>> START INFORMATION SHOWN

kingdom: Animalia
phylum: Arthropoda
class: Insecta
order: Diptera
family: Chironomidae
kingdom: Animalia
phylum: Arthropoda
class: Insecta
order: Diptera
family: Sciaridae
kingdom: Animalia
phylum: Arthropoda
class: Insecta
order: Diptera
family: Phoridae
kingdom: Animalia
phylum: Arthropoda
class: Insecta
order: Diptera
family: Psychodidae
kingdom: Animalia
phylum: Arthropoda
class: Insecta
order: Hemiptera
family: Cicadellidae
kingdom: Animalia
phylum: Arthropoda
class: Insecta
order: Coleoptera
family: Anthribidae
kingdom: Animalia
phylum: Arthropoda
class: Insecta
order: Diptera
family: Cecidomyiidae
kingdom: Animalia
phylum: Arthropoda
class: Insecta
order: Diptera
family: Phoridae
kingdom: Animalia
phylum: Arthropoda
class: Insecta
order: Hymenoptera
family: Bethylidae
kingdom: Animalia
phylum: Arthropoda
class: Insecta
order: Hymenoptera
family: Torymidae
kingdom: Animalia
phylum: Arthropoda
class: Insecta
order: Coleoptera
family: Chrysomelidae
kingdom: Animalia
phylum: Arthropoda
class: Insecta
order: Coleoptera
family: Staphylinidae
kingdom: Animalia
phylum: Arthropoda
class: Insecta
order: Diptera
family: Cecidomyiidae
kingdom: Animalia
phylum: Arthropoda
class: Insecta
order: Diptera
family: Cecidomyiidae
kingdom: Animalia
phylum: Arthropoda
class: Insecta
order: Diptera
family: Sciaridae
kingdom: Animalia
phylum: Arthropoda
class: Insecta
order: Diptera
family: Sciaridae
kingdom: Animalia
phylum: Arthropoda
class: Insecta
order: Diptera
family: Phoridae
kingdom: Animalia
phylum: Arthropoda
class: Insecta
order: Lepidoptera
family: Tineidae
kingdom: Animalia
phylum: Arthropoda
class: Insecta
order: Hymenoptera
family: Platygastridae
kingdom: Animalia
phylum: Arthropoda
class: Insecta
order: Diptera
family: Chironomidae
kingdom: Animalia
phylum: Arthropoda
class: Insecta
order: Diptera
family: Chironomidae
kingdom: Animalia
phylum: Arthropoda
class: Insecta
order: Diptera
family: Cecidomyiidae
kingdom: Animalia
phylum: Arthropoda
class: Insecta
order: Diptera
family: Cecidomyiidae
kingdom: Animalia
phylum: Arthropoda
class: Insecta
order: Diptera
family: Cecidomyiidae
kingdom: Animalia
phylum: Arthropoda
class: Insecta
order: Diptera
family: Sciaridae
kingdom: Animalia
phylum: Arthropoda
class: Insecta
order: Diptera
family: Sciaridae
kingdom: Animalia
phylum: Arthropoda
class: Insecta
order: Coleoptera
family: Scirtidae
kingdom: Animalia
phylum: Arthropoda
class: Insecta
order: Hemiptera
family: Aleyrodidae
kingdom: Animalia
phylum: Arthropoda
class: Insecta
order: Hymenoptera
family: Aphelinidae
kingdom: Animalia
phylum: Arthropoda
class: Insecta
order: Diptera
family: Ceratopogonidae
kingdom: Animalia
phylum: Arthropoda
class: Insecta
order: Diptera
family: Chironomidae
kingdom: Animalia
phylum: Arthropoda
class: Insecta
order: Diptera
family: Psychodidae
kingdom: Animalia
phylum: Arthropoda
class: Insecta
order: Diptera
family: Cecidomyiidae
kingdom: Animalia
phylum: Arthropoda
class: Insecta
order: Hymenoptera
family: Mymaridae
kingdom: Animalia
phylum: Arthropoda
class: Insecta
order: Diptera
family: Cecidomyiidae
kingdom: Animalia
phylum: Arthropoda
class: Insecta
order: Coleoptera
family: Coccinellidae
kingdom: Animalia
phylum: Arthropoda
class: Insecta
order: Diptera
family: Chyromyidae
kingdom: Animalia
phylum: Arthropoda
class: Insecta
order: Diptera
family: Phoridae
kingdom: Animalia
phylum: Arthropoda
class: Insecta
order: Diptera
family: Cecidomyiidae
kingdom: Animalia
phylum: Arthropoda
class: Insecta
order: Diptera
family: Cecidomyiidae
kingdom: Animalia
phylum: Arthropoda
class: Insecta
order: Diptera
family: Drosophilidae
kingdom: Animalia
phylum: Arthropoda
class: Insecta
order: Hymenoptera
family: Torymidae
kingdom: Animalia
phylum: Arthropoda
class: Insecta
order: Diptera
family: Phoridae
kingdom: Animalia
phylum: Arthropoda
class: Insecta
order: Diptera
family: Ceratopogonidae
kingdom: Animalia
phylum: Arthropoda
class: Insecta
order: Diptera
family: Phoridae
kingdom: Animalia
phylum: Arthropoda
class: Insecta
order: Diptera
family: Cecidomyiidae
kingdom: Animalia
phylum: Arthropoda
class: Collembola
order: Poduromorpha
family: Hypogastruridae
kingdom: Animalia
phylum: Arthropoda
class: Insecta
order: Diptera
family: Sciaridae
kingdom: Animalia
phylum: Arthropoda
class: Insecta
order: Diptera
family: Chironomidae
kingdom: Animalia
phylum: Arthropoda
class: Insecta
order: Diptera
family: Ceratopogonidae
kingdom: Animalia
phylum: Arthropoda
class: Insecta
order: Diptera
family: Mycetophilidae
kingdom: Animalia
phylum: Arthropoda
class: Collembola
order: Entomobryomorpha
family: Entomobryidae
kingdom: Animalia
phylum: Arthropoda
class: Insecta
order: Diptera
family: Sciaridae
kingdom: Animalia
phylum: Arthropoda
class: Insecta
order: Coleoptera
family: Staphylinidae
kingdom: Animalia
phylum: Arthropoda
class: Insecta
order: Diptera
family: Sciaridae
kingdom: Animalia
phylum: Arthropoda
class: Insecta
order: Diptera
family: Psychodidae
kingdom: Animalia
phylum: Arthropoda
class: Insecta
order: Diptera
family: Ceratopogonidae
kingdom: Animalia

>> END INFORMATION SHOWN

WRITTEN PROBLEM → Repeat word for word every line from the start of the data through the line containing "family: Cicadellidae", with that line included.

CORRECT RESULT →
kingdom: Animalia
phylum: Arthropoda
class: Insecta
order: Diptera
family: Chironomidae
kingdom: Animalia
phylum: Arthropoda
class: Insecta
order: Diptera
family: Sciaridae
kingdom: Animalia
phylum: Arthropoda
class: Insecta
order: Diptera
family: Phoridae
kingdom: Animalia
phylum: Arthropoda
class: Insecta
order: Diptera
family: Psychodidae
kingdom: Animalia
phylum: Arthropoda
class: Insecta
order: Hemiptera
family: Cicadellidae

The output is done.